_RECORDS SHOWN:_
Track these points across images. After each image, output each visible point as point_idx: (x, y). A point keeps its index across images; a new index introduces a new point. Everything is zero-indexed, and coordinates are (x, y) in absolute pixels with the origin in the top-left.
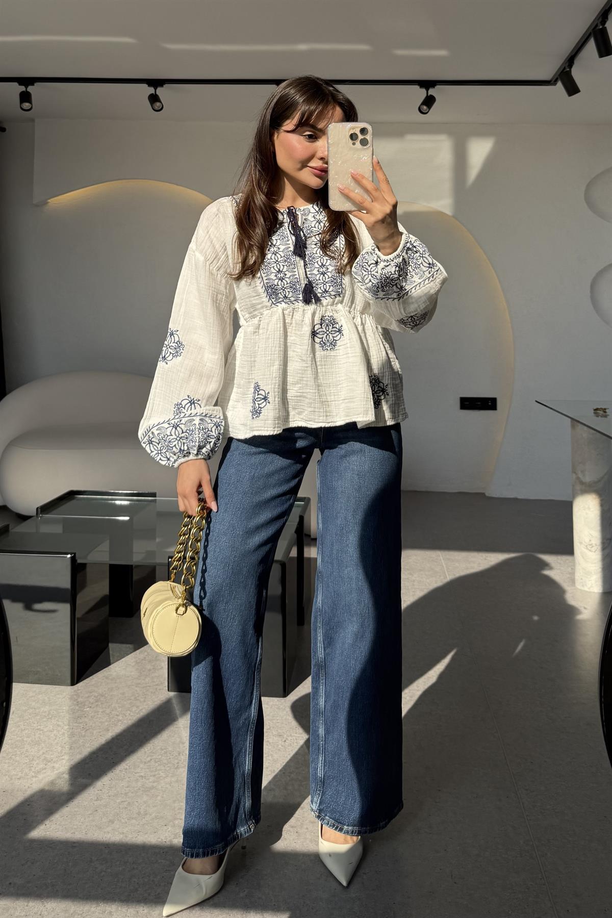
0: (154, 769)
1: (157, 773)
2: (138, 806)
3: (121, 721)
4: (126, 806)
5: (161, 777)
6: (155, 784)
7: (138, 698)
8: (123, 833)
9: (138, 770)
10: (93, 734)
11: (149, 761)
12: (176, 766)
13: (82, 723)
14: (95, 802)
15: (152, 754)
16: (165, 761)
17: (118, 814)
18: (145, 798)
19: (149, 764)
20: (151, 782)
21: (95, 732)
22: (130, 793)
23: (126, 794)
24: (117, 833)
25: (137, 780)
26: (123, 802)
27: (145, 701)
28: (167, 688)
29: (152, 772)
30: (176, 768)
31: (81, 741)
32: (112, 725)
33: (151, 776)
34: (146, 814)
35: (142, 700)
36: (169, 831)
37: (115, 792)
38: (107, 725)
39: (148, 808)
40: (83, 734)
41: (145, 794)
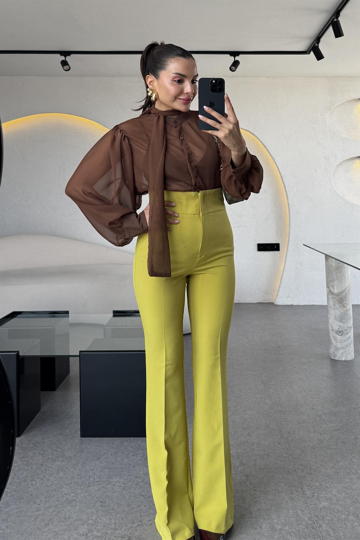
0: (74, 488)
1: (75, 491)
2: (64, 514)
3: (50, 458)
4: (56, 514)
5: (78, 493)
6: (75, 498)
7: (61, 443)
8: (55, 532)
9: (64, 490)
10: (33, 468)
11: (70, 484)
12: (88, 486)
13: (25, 461)
14: (36, 513)
15: (72, 479)
16: (81, 483)
17: (51, 520)
18: (69, 508)
19: (70, 485)
20: (72, 497)
21: (34, 467)
22: (59, 505)
23: (56, 506)
24: (51, 532)
25: (63, 496)
26: (54, 511)
27: (66, 445)
28: (80, 435)
29: (72, 490)
30: (88, 487)
31: (25, 473)
32: (44, 462)
33: (71, 493)
34: (70, 518)
35: (64, 444)
36: (85, 528)
37: (49, 505)
38: (42, 462)
39: (70, 514)
40: (26, 468)
41: (69, 505)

_EXERCISE DETAILS:_ Write out every line of the records above word for word, leaving the pictures out.

_ANSWER BOX:_
Track these points across images. After each image, output each visible point as point_idx: (x, y). A point keeps its index across images; a new index introduces a new point. Everything is zero-indexed, and coordinates are (x, y) in absolute pixels with the origin in the top-left.
0: (154, 769)
1: (157, 773)
2: (138, 806)
3: (121, 721)
4: (126, 806)
5: (161, 777)
6: (155, 784)
7: (138, 698)
8: (123, 833)
9: (138, 770)
10: (93, 734)
11: (149, 761)
12: (176, 766)
13: (82, 723)
14: (95, 802)
15: (152, 754)
16: (165, 761)
17: (118, 814)
18: (145, 798)
19: (149, 764)
20: (151, 782)
21: (95, 732)
22: (130, 793)
23: (126, 794)
24: (117, 833)
25: (137, 780)
26: (123, 802)
27: (145, 701)
28: (167, 688)
29: (152, 772)
30: (176, 768)
31: (81, 741)
32: (112, 725)
33: (151, 776)
34: (146, 814)
35: (142, 700)
36: (169, 831)
37: (115, 792)
38: (107, 725)
39: (148, 808)
40: (83, 734)
41: (145, 794)
0: (74, 488)
1: (75, 491)
2: (64, 514)
3: (50, 458)
4: (56, 514)
5: (78, 493)
6: (75, 498)
7: (61, 443)
8: (55, 532)
9: (64, 490)
10: (33, 468)
11: (70, 484)
12: (88, 486)
13: (25, 461)
14: (36, 513)
15: (72, 479)
16: (81, 483)
17: (51, 520)
18: (69, 508)
19: (70, 485)
20: (72, 497)
21: (34, 467)
22: (59, 505)
23: (56, 506)
24: (51, 532)
25: (63, 496)
26: (54, 511)
27: (66, 445)
28: (80, 435)
29: (72, 490)
30: (88, 487)
31: (25, 473)
32: (44, 462)
33: (71, 493)
34: (70, 518)
35: (64, 444)
36: (85, 528)
37: (49, 505)
38: (42, 462)
39: (70, 514)
40: (26, 468)
41: (69, 505)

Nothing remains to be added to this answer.